Enjin Cloud

At the point I started working on Enjin Cloud there was already a v1 API in place, but there were a few problems:

• Authentication, access token handling and app selection needed a rethink. API consumers could authenticate either via app or user tokens, and end up in a variety of states, with inconsistent access restrictions.

• Ethereum Parity nodes aren't the fastest things ever, and various queries could require multiple hits to resolve their return fields, meaning there was notable slow responses even on small list queries.
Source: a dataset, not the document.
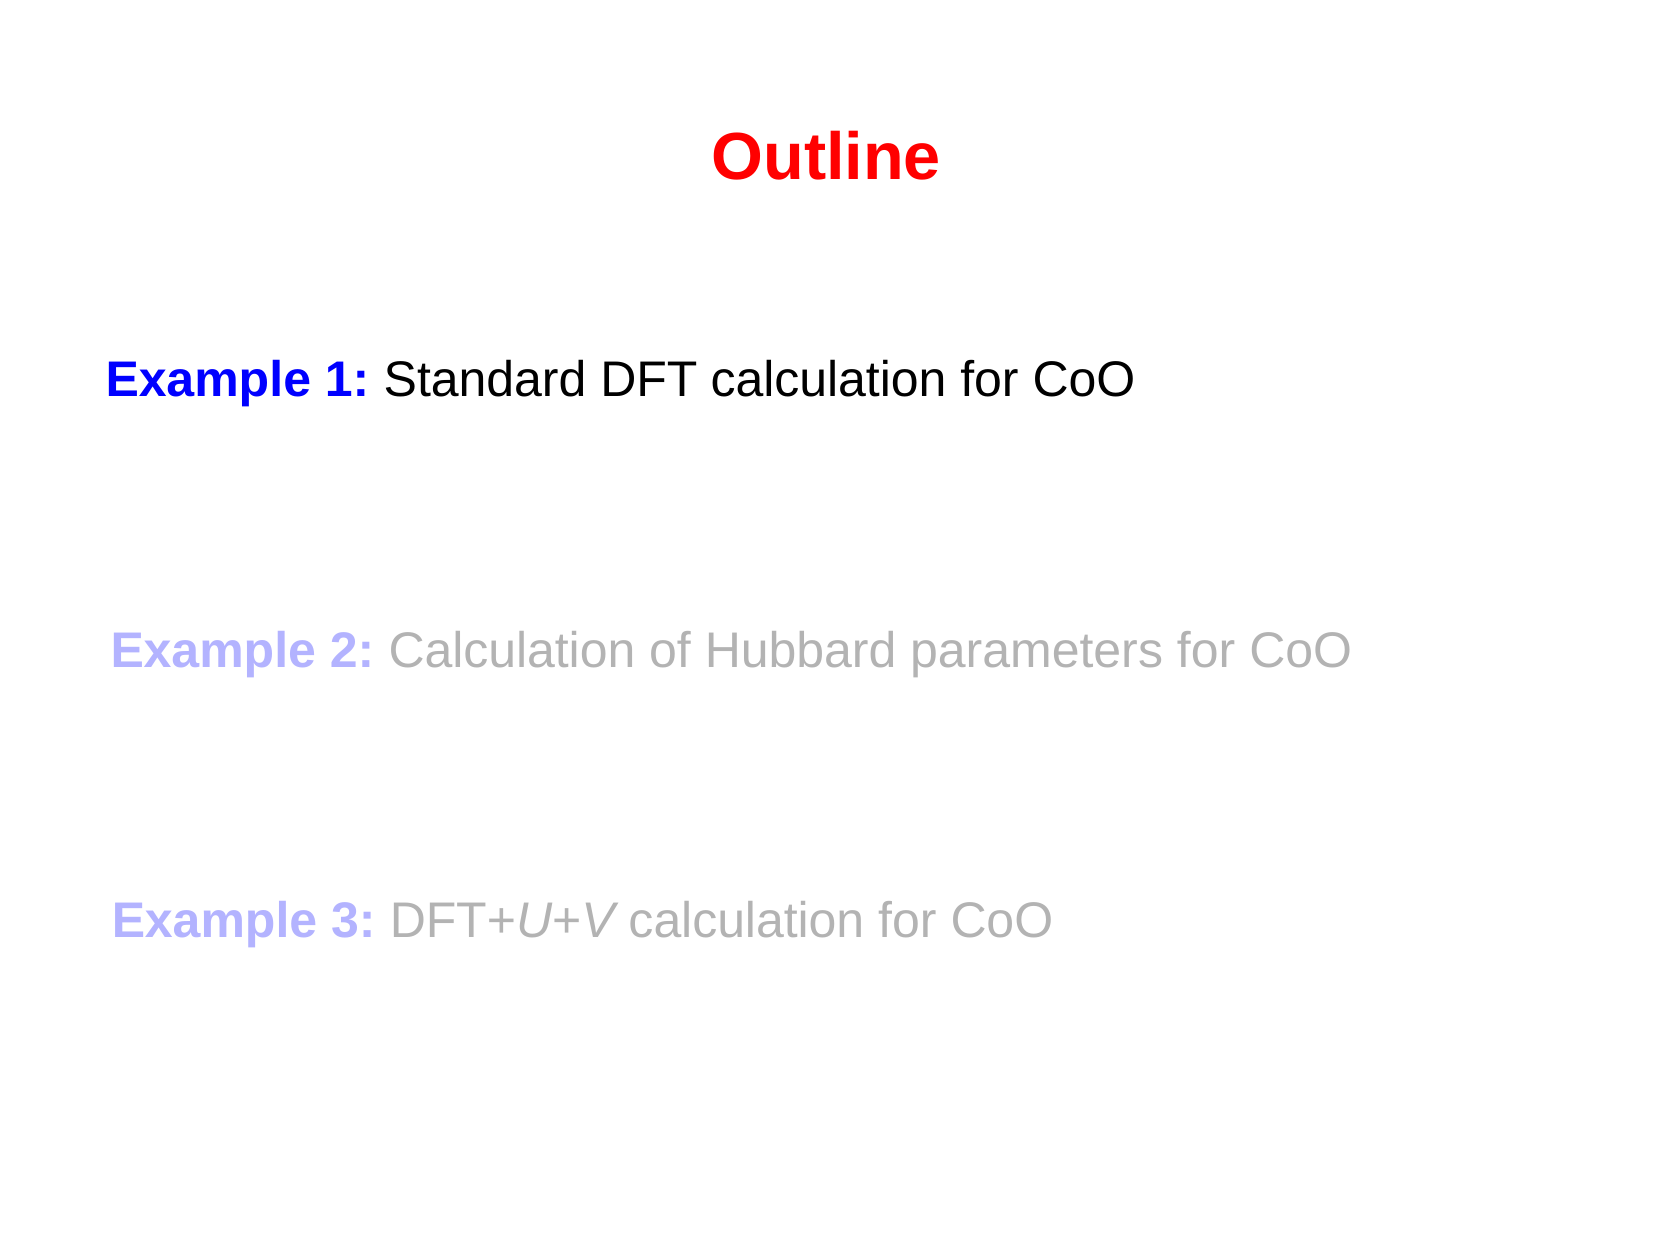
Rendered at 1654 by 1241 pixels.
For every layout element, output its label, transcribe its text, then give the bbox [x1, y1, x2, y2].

• GraphQL queries were often yielding long unpaginated results, and there was no tracking in place to log what end users were actually requesting.

• Many queries and mutations violated single responsibility principle in their design, meaning the intent of the user was often unclear, which lead to issues with both access control and performance.

I spent a majority of my time simplifying resolver logic and stripping features from the v1 API, and adding test coverage so we knew what was possible and whether it worked.

As I looked into Enjin's GraphQL API it became apparent there were many arguments, fields and queries we'd want to deprecate. Field deprecation is supported by the GraphQL spec, but argument deprecations aren't, and any changes typically risk breaking integrations; to do them we needed insight into what clients were actually using in production.

Traditional API logging tools don't help much with GraphQL, so I added resolver middleware support into GraphQL Laravel and set up an ELK stack so we could intercept the processed AST and fire some logs out to a Logstash for visualisation in Kibana.

After I shipped this we were able to identify a number of problems that were leading to slow queries and make data-driven decisions regarding what we removed.

I wrote over 800 PHPUnit tests for Enjin Cloud, most of which added coverage to the GraphQL API. The team had struggled in the past to exercise the API mostly because GraphQL is non-trivial to test out of the box with the Laravel test client, and because of SRP problems in core classes that interacted with the blockchain making mocking difficult. I made it my mission to make it easy for developers on the team to be able to write tests for their changes.

The steps I went through to get there were:

• Moving Ethereum hexing out of traits into dedicated support classes – so that classes could be mocked without breaking string manipulation.

• Separating out networking logic into client classes so that we could easily mock these aspects with simple fakes or Guzzler.

• Extending the base TestCase and TestResponse classes with helpers that make it easy to perform GraphQL queries and mutations, and assert the responses.

• Simplifying the authentication strategies used and breaking up the single schema into multiple so that resolvers had fewer ACL responsibilities.

• Stripping unrelated functionality and fanning out overcomplicated mutations into multiple mutations that better communicated the intent of the user.

The resulting test suite made it a lot easier to establish what was possible via the existing APIs, and design what the new schema should look like in v2.

The frontend was originally written in Vue Material but given the project seemed somewhat stagnant and we needed to make some fairly significant changes to our implementation anyway I decided it was also time to move the project over to Vuetify so that we could leverage the more established components such as data table pagination.

In addition to this, some of the other significant frontend works I lead included:

• Switching to consuming a private API so that we could use session auth, and separate the concerns of the frontend away from maintaining the backwards compatibility of the public API

• Moving from access token to session auth, to standardize the way the app worked with the rest of the Laravel suite, and remove some bespoke behaviours from the auth system.

• Standardizing interfaces under "page components" that wrapped up common theming, loading spinners, call to actions, and general layout.

• Significant improvements to the mobile UI, embracing material design and making sure data tables collapsed in a way that was both attractive and useful.

The resulting experience was a significant improvement for both desktop and mobile users, and made it a lot easier for other developers to add pages into the UI that conformed to the application styleguide.